→ **BRIEF**
What is needed is a faithful transcription of all the data below, pictures excluded.
***** DATA *****
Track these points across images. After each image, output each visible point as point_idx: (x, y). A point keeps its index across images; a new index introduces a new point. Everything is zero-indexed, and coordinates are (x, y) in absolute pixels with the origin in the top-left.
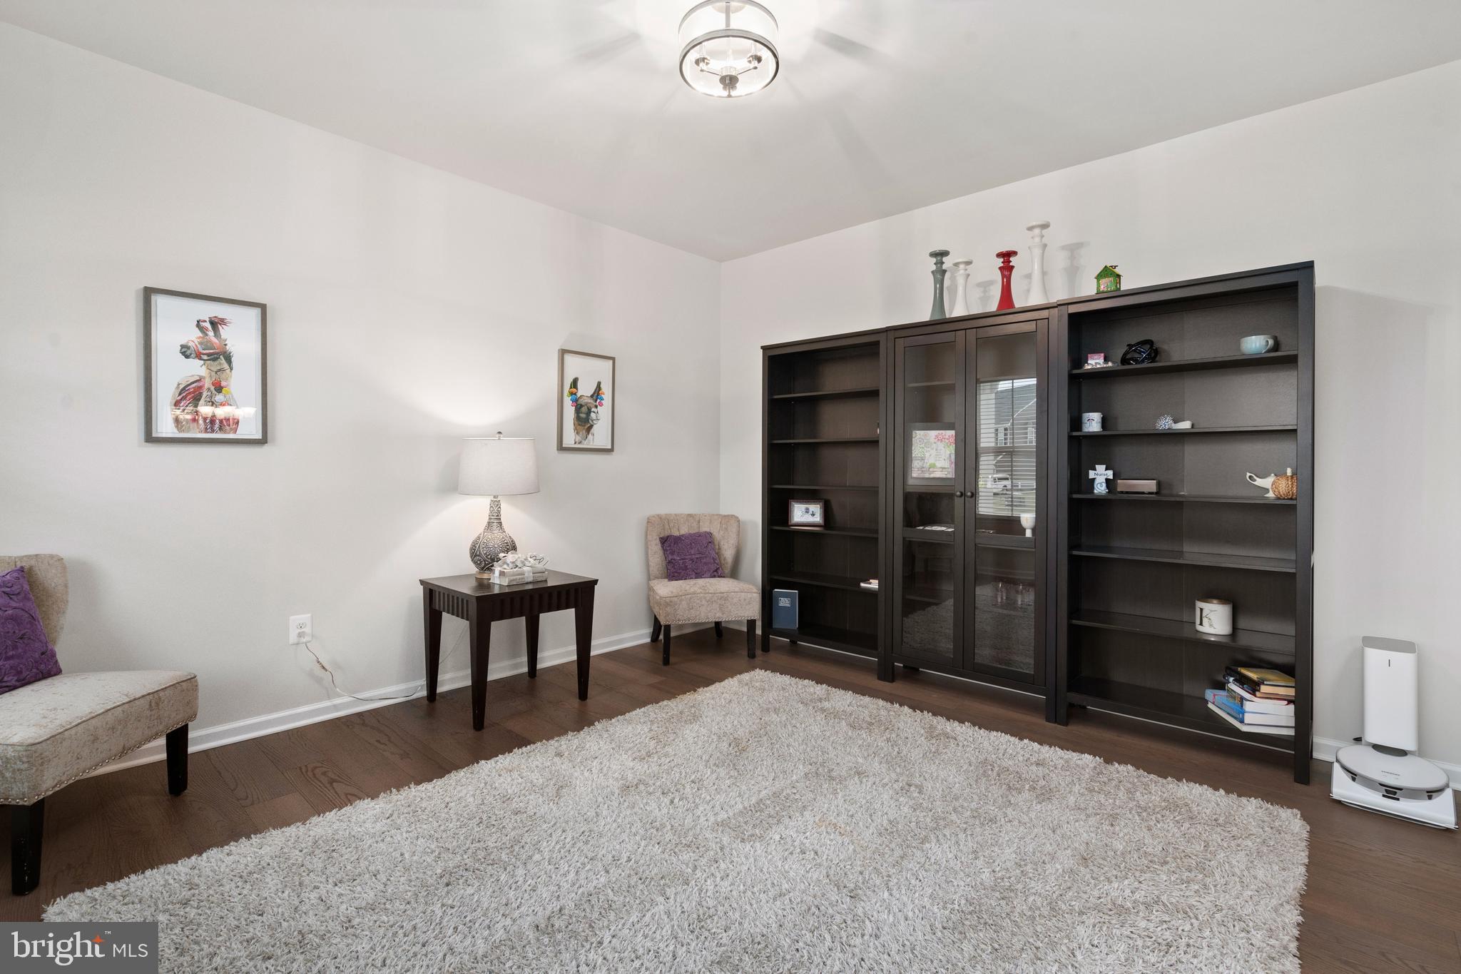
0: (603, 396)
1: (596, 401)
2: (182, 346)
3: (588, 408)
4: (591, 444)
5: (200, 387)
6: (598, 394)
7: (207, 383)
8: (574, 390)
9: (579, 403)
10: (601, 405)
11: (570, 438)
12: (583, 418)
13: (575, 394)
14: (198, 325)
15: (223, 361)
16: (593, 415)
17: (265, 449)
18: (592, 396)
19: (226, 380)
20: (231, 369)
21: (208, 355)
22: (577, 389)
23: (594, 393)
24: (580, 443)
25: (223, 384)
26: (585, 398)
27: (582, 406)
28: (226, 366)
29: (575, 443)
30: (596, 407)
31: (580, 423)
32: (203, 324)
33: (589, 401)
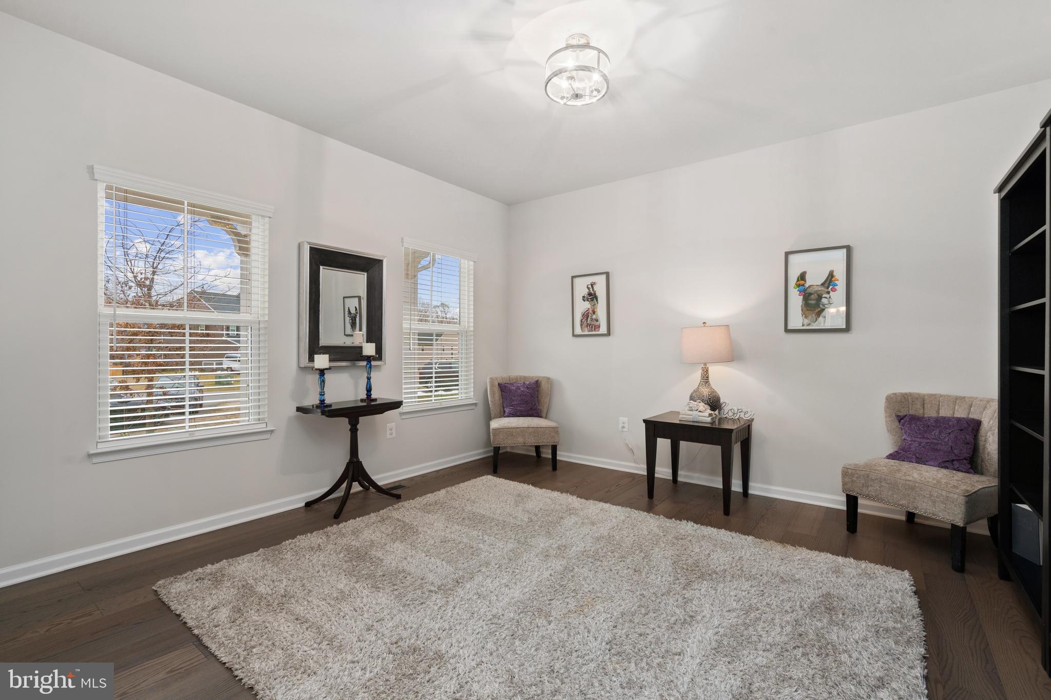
0: (836, 282)
1: (828, 288)
2: (583, 297)
3: (818, 295)
4: (822, 325)
5: (589, 313)
6: (831, 281)
7: (590, 311)
8: (802, 282)
9: (806, 292)
10: (834, 290)
11: (797, 320)
12: (811, 304)
13: (803, 285)
14: (587, 287)
15: (595, 300)
16: (824, 301)
17: (610, 338)
18: (823, 284)
19: (596, 308)
20: (598, 303)
21: (590, 299)
22: (805, 281)
23: (826, 281)
24: (809, 325)
25: (595, 310)
26: (815, 287)
27: (810, 294)
28: (596, 302)
29: (803, 325)
30: (828, 293)
31: (809, 308)
32: (589, 286)
33: (820, 289)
*****
→ **REPLY**
Track these points across images. After each image, output each visible point as point_idx: (x, y). A point keeps its index across images; a new index introduces a new point. Everything is zero-indexed, and coordinates are (x, y) in absolute pixels with the origin in the top-left.
0: (603, 396)
1: (596, 401)
2: (182, 346)
3: (588, 408)
4: (591, 444)
5: (200, 387)
6: (598, 394)
7: (207, 383)
8: (574, 390)
9: (579, 403)
10: (601, 405)
11: (570, 438)
12: (583, 418)
13: (575, 394)
14: (198, 325)
15: (223, 361)
16: (593, 415)
17: (265, 449)
18: (592, 396)
19: (226, 380)
20: (231, 369)
21: (208, 355)
22: (577, 389)
23: (594, 393)
24: (580, 443)
25: (223, 384)
26: (585, 398)
27: (582, 406)
28: (226, 366)
29: (575, 443)
30: (596, 407)
31: (580, 423)
32: (203, 324)
33: (589, 401)
0: (836, 282)
1: (828, 288)
2: (583, 297)
3: (818, 295)
4: (822, 325)
5: (589, 313)
6: (831, 281)
7: (590, 311)
8: (802, 282)
9: (806, 292)
10: (834, 290)
11: (797, 320)
12: (811, 304)
13: (803, 285)
14: (587, 287)
15: (595, 300)
16: (824, 301)
17: (610, 338)
18: (823, 284)
19: (596, 308)
20: (598, 303)
21: (590, 299)
22: (805, 281)
23: (826, 281)
24: (809, 325)
25: (595, 310)
26: (815, 287)
27: (810, 294)
28: (596, 302)
29: (803, 325)
30: (828, 293)
31: (809, 308)
32: (589, 286)
33: (820, 289)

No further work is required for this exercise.